WASHINGTON — RTX says it has developed a new electronic attack capability based on a traditionally airborne jammer that’s been modified to work from assets on land or at sea.
Chuck Angus, Director Electronic Attack Systems at Raytheon, said the Raytheon Surface Electronic Attack System was produced after the company “leveraged” the Next Generation Jammer Mid-Band pod’s active electronically scanned arrays and “a couple other small components” so that “instead of putting it on an airplace, [users can] put it on the ground or on a surface ship or on a tactical vehicle.”
In an interview, Angus told Breaking Defense the system is designed to “generate non-kinetic effects to prevent adversaries from targeting our high-value assets or [to] protect those high-value assets.”

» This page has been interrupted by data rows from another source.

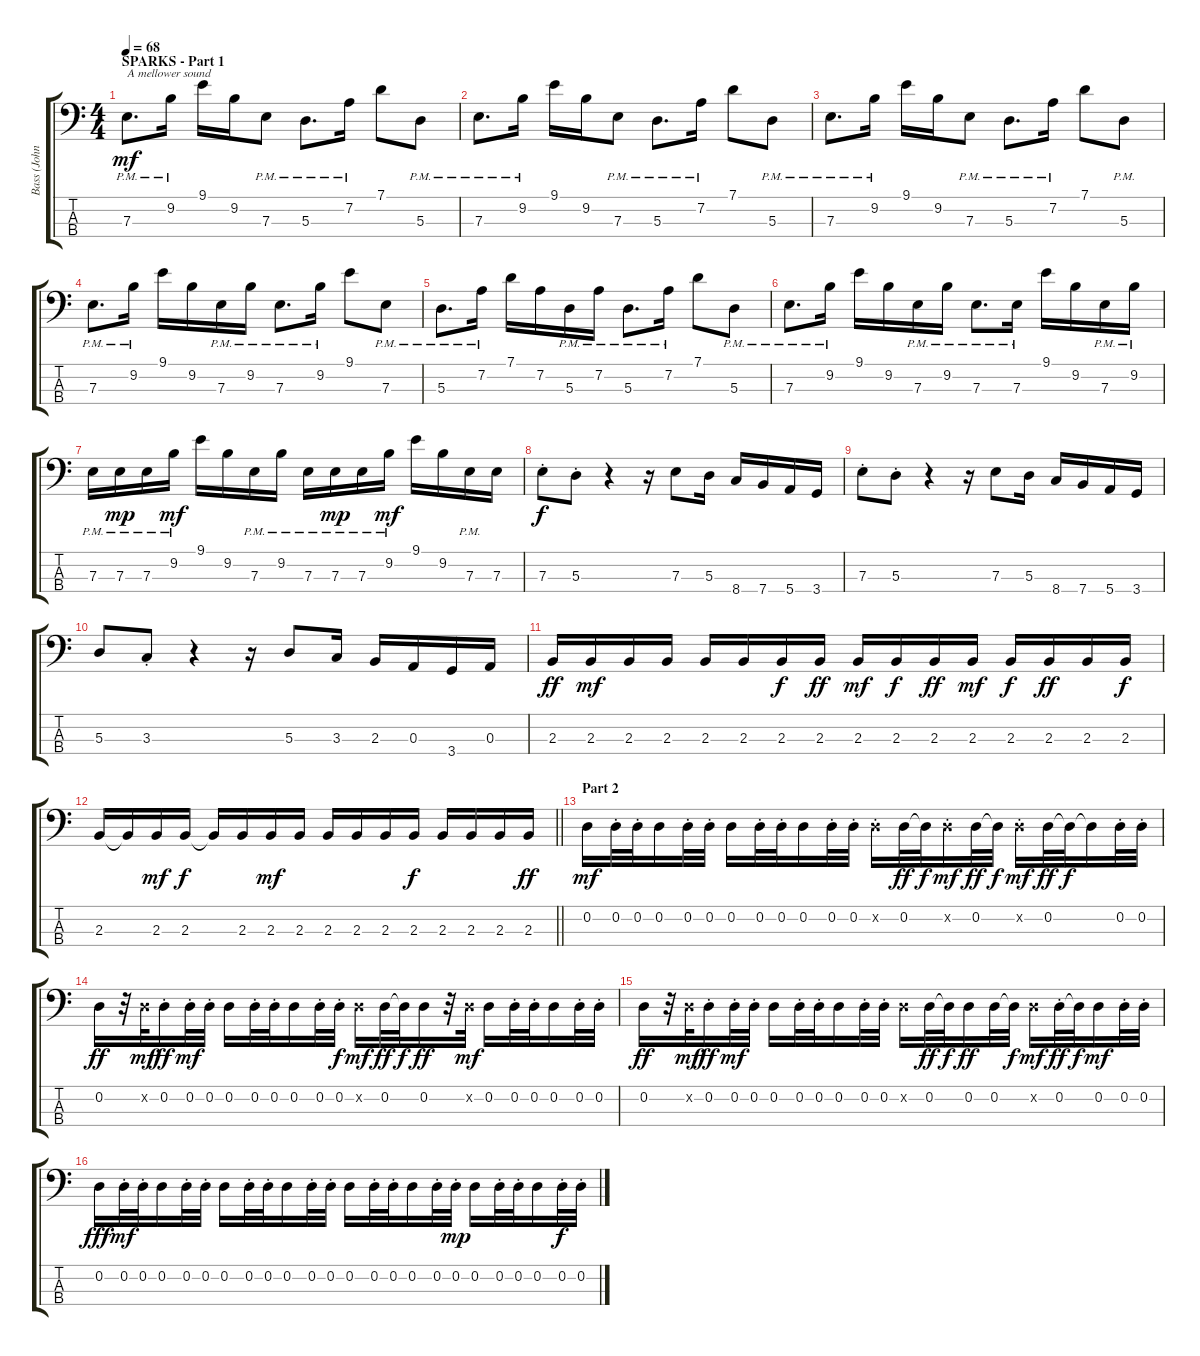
\track ("Bass (John)" "Bass (John") {instrument distortionguitar}
\staff {score tabs}
\tuning (G2 D2 A1 E1) {hide}
\ts (4 4)
\section ("" "SPARKS - Part 1")
\tempo 68
\clef f4
\ks c
7.3{pm}.8{d txt "A mellower sound" dy mf} 9.2{pm}.16 9.1.16 9.2.16 7.3{pm}.8 5.3{pm}.8{d} 7.2{pm}.16 7.1.8 5.3{pm}.8 |
7.3{pm}.8{d} 9.2{pm}.16 9.1.16 9.2.16 7.3{pm}.8 5.3{pm}.8{d} 7.2{pm}.16 7.1.8 5.3{pm}.8 |
7.3{pm}.8{d} 9.2{pm}.16 9.1.16 9.2.16 7.3{pm}.8 5.3{pm}.8{d} 7.2{pm}.16 7.1.8 5.3{pm}.8 |
7.3{pm}.8{d} 9.2{pm}.16 9.1.16 9.2.16 7.3{pm}.16 9.2{pm}.16 7.3{pm}.8{d} 9.2{pm}.16 9.1.8 7.3{pm}.8 |
5.3{pm}.8{d} 7.2{pm}.16 7.1.16 7.2.16 5.3{pm}.16 7.2{pm}.16 5.3{pm}.8{d} 7.2{pm}.16 7.1.8 5.3{pm}.8 |
7.3{pm}.8{d} 9.2{pm}.16 9.1.16 9.2.16 7.3{pm}.16 9.2{pm}.16 7.3{pm}.8{d} 7.3{pm}.16 9.1.16 9.2.16 7.3{pm}.16 9.2{pm}.16 |
7.3{pm}.16 7.3{pm}.16{dy mp} 7.3{pm}.16 9.2{pm}.16{dy mf} 9.1.16 9.2.16 7.3{pm}.16 9.2{pm}.16 7.3{pm}.16 7.3{pm}.16{dy mp} 7.3{pm}.16 9.2{pm}.16{dy mf} 9.1.16 9.2.16 7.3{pm}.16 7.3.16 |
7.3{st}.8{dy f} 5.3{st}.8 r.4 r.16 7.3.8 5.3.16 8.4.16 7.4.16 5.4.16 3.4.16 |
7.3{st}.8 5.3{st}.8 r.4 r.16 7.3.8 5.3.16 8.4.16 7.4.16 5.4.16 3.4.16 |
5.3.8 3.3{st}.8 r.4 r.16 5.3.8 3.3.16 2.3.16 0.3.16 3.4.16 0.3.16 |
2.3.16{dy ff} 2.3.16{dy mf} 2.3.16 2.3.16 2.3.16 2.3.16 2.3.16{dy f} 2.3.16{dy ff} 2.3.16{dy mf} 2.3.16{dy f} 2.3.16{dy ff} 2.3.16{dy mf} 2.3.16{dy f} 2.3.16{dy ff} 2.3.16 2.3.16{dy f} |
\barLineRight lightlight
2.3.16 2.3{t}.16 2.3.16{dy mf} 2.3.16{dy f} 2.3{t}.16 2.3.16 2.3.16{dy mf} 2.3.16 2.3.16 2.3.16 2.3.16 2.3.16{dy f} 2.3.16 2.3.16 2.3.16 2.3.16{dy ff} |
\section ("" "Part 2")
0.2.16{dy mf} 0.2{st}.32 0.2{st}.32 0.2.16 0.2{st}.32 0.2{st}.32 0.2.16 0.2{st}.32 0.2{st}.32 0.2.16 0.2{st}.32 0.2{st}.32 0.2{st x}.16 0.2.32{dy ff} 0.2{t}.32{dy f} 0.2{st x}.16{dy mf} 0.2.32{dy ff} 0.2{t}.32{dy f} 0.2{st x}.16{dy mf} 0.2.32{dy ff} 0.2{t}.32{dy f} 0.2{t}.16 0.2{st}.32 0.2{st}.32 |
0.2.16{dy ff} r.32 0.2{x}.32{dy mf} 0.2{st}.16{dy ff} 0.2{st}.32{dy mf} 0.2{st}.32 0.2.16 0.2{st}.32 0.2{st}.32 0.2.16 0.2{st}.32 0.2{st}.32{dy f} 0.2{x}.16{dy mf} 0.2.32{dy ff} 0.2{t}.32{dy f} 0.2.16{dy ff} r.32 0.2{x}.32{dy mf} 0.2.16 0.2{st}.32 0.2{st}.32 0.2.16 0.2{st}.32 0.2{st}.32 |
0.2.16{dy ff} r.32 0.2{x}.32{dy mf} 0.2{st}.16{dy ff} 0.2{st}.32{dy mf} 0.2{st}.32 0.2.16 0.2{st}.32 0.2{st}.32 0.2.16 0.2{st}.32 0.2{st}.32 0.2{x}.16 0.2.32{dy ff} 0.2{t}.32{dy f} 0.2.16{dy ff} 0.2.32 0.2{t}.32{dy f} 0.2{x}.16{dy mf} 0.2{st}.32{dy ff} 0.2{t}.32{dy f} 0.2.16{dy mf} 0.2{st}.32 0.2{st}.32 |
0.2.16{dy fff} 0.2{st}.32{dy mf} 0.2{st}.32 0.2.16 0.2{st}.32 0.2{st}.32 0.2.16 0.2{st}.32 0.2{st}.32 0.2.16 0.2{st}.32 0.2{st}.32 0.2.16 0.2{st}.32 0.2{st}.32 0.2.16 0.2{st}.32 0.2{st}.32{dy mp} 0.2.16 0.2{st}.32 0.2{st}.32 0.2.16 0.2{st}.32{dy f} 0.2{st}.32
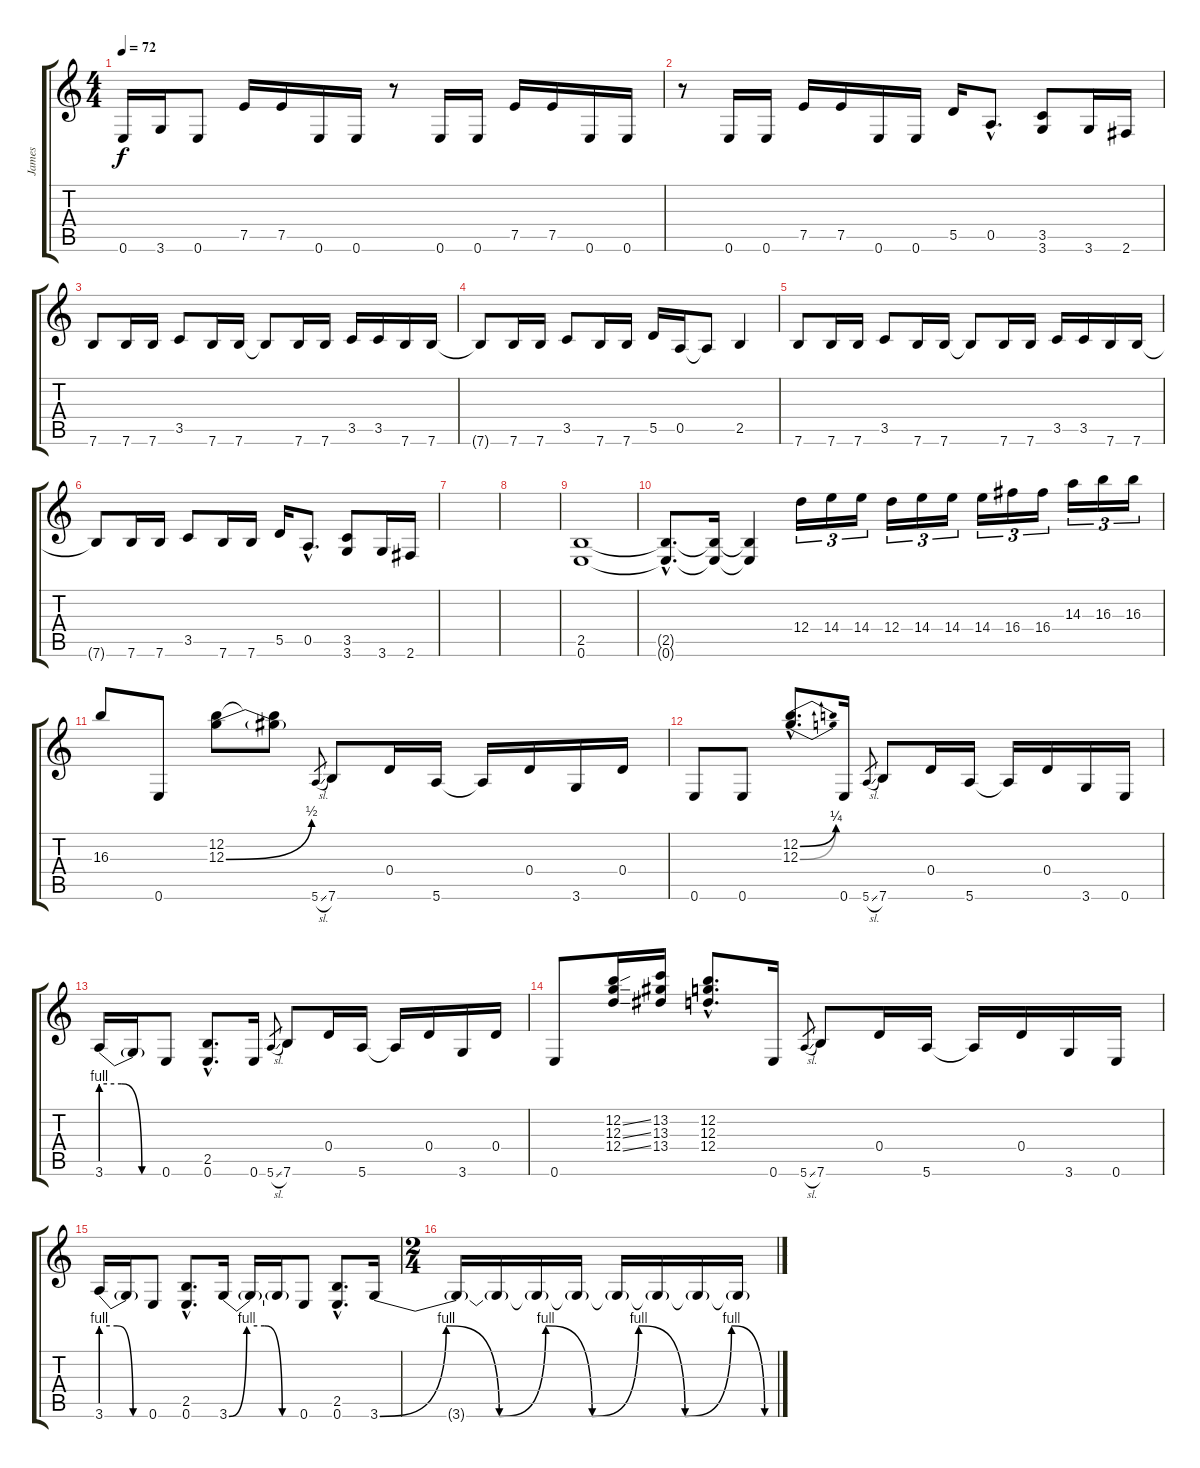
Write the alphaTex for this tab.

\track ("James" "James") {instrument distortionguitar}
\staff {score tabs}
\tuning (E4 B3 G3 D3 A2 E2) {hide}
\ts (4 4)
\tempo 72
\clef g2
\ks c
0.6.16{dy f} 3.6.16 0.6.8 7.5.16 7.5.16 0.6.16 0.6.16 r.8 0.6.16 0.6.16 7.5.16 7.5.16 0.6.16 0.6.16 |
r.8 0.6.16 0.6.16 7.5.16 7.5.16 0.6.16 0.6.16 5.5.16 0.5{hac}.8{d} (3.5 3.6).8 3.6.16 2.6.16 |
7.6.8 7.6.16 7.6.16 3.5.8 7.6.16 7.6.16 7.6{t}.8 7.6.16 7.6.16 3.5.16 3.5.16 7.6.16 7.6.16 |
7.6{t}.8 7.6.16 7.6.16 3.5.8 7.6.16 7.6.16 5.5.16 0.5.16 0.5{t}.8 2.5.4 |
7.6.8 7.6.16 7.6.16 3.5.8 7.6.16 7.6.16 7.6{t}.8 7.6.16 7.6.16 3.5.16 3.5.16 7.6.16 7.6.16 |
7.6{t}.8 7.6.16 7.6.16 3.5.8 7.6.16 7.6.16 5.5.16 0.5{hac}.8{d} (3.5 3.6).8 3.6.16 2.6.16 |
|
|
(2.5 0.6).1 |
(2.5{hac t} 0.6{hac t}).8{d} (2.5{t} 0.6{t}).16 (2.5{t} 0.6{t}).4 12.4.16{tu (3 2)} 14.4.16{tu (3 2)} 14.4.16{tu (3 2)} 12.4.16{tu (3 2)} 14.4.16{tu (3 2)} 14.4.16{tu (3 2)} 14.4.16{tu (3 2)} 16.4.16{tu (3 2)} 16.4.16{tu (3 2)} 14.3.16{tu (3 2)} 16.3.16{tu (3 2)} 16.3.16{tu (3 2)} |
16.3.8 0.6.8 (12.2 12.3{be (bend 0 0 60 2)}).8 (12.2{t} 12.3{t}).8 5.6{sl}.8{gr} 7.6.8 0.4.16 5.6.16 5.6{t}.16 0.4.16 3.6.16 0.4.16 |
0.6.8 0.6.8 (12.2{be (bend 0 0 60 1) hac} 12.3{be (bend 0 0 60 1) hac}).8{d} 0.6.16 5.6{sl}.8{gr} 7.6.8 0.4.16 5.6.16 5.6{t}.16 0.4.16 3.6.16 0.6.16 |
3.6{be (custom 0 4 20 4 40 0 60 0)}.16 3.6{t}.16 0.6.8 (2.5{hac} 0.6{hac}).8{d} 0.6.16 5.6{sl}.8{gr} 7.6.8 0.4.16 5.6.16 5.6{t}.16 0.4.16 3.6.16 0.4.16 |
0.6.8 (12.2{ss} 12.3{ss} 12.4{ss}).16 (13.2 13.3 13.4).16 (12.2{hac} 12.3{hac} 12.4{hac}).8{d} 0.6.16 5.6{sl}.8{gr} 7.6.8 0.4.16 5.6.16 5.6{t}.16 0.4.16 3.6.16 0.6.16 |
3.6{be (custom 0 4 20 4 40 0 60 0)}.16 3.6{t}.16 0.6.8 (2.5{hac} 0.6{hac}).8{d} 3.6{be (custom 0 0 15 4 30 4 45 0 60 0)}.16 3.6{t}.16 3.6{t}.16 0.6.8 (2.5{hac} 0.6{hac}).8{d} 3.6{be (custom 0 0 10 4 18 0 25 4 32 0 39 4 46 0 53 4 58 0 60 0)}.16 |
\ts (2 4)
3.6{t}.16 3.6{t}.16 3.6{t}.16 3.6{t}.16 3.6{t}.16 3.6{t}.16 3.6{t}.16 3.6{t}.16
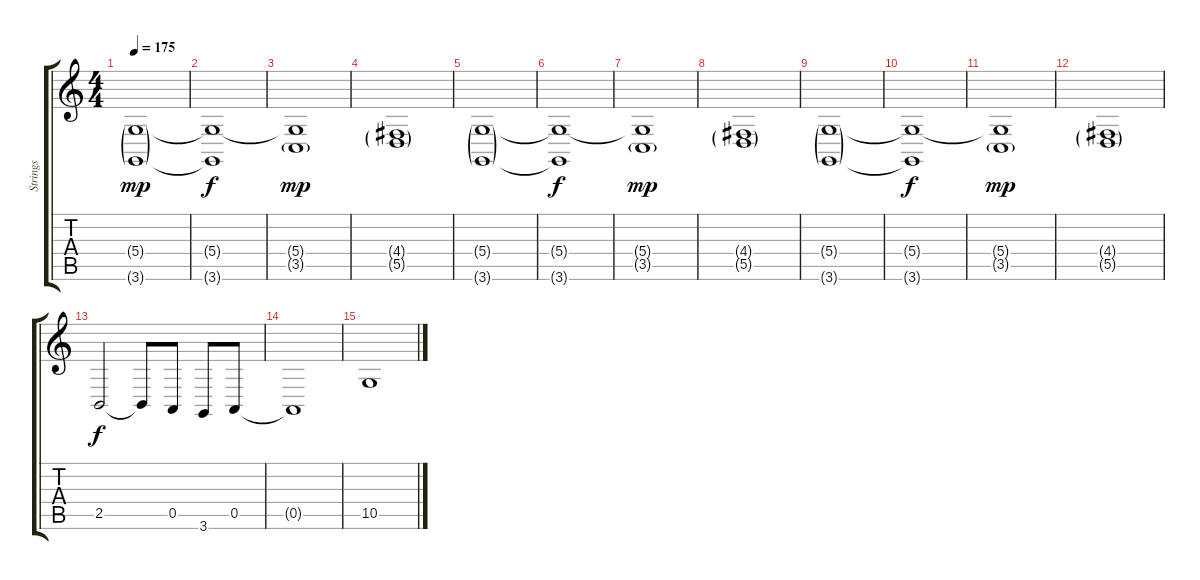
\track ("Strings" "Strings") {instrument stringensemble1 bank 4}
\staff {score tabs}
\tuning (E4 B3 G3 D3 A2 E2) {hide}
\ts (4 4)
\tempo 175
\clef g2
\ks c
(5.4{g} 3.6{g}).1{dy mp volume 13} |
(5.4{t} 3.6{t}).1{dy f} |
(5.4{t} 3.5{g}).1{dy mp} |
(4.4{g} 5.5{g}).1 |
(5.4{g} 3.6{g}).1 |
(5.4{t} 3.6{t}).1{dy f} |
(5.4{t} 3.5{g}).1{dy mp} |
(4.4{g} 5.5{g}).1 |
(5.4{g} 3.6{g}).1 |
(5.4{t} 3.6{t}).1{dy f} |
(5.4{t} 3.5{g}).1{dy mp} |
(4.4{g} 5.5{g}).1 |
2.5.2{dy f volume 9} 2.5{t}.8 0.5.8 3.6.8 0.5.8 |
0.5{t}.1 |
10.5.1{volume 13}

In 2016, Raytheon was contracted to provide NGJ Mid-Band pod aboard EA-18G Growlers, replacing the old ALQ-99 pod. The NGJ program was broken into multiple bands or frequencies of the spectrum, with L3Harris winning the Low-Band in 2024. While the program initially outlined plans for a High-Band, there has not been any funding in the budget for such a capability since at least 2020, with the Navy awarding Raytheon an extension of its contract for an extended range capability in 2023.
Angus said the new, multi-domain system, which was developed with in-house funding, is tailorable depending on what the customer wants when it comes to power and frequency range. There’s a six-foot by six-foot configuration that he said can be used with a tactical vehicle or pick up truck or an unmanned surface ship.
It is currently controlled on a laptop and is capable of conducting defensive actions and offensive activity including methods to interfere with an adversary’s attack before it’s launched, based upon the techniques demonstrated with the NGJ pod.
“You can imagine that if you’re trying to protect an airfield, you can use it there. If you’re try to protect an Army or a Marine outpost, you can do that as well. And then, if you want to put it on the on the surface of the water, there’s lots of ways to go do that, that again, keeps the adversary from surveilling or getting a target quality track on where you are and where you’re not,” Angus said. “There seems to be a lot of demand in the system right now for non-kinetic solutions, especially when you’re talking about firing a bunch of weapons at low cost adversary threats.”
Though the system doesn’t have a military customer yet, Angus said the internal research and develop effort spurred from several requests for information across the Department of Defense regarding non-kinetic, ground-based systems that are mature and relatively inexpensive.
The Army has been on a nearly decade-long journey to rebuild and mature its electronic arsenal after divesting much of its capability following the end of the Cold War. It currently has only fielded a dismounted electronic attack capability and is still looking at what platform-based electronic warfare could look like, having developed a Modular Adapter Kit to mount that platform to vehicles.
The Navy, too, has sought its own electronic attack capabilities, experimenting with them in a surface environment at the annual Silent Swarm event, including testing electromagnetic spectrum capabilities with unmanned platforms.
So far Raytheon has tested the system airborne and developed a demonstrator to take to their ground-based chamber. The plan is to take it to the Point Mugu lab in California, a premier Navy site for EW testing, and demonstrate it later this summer.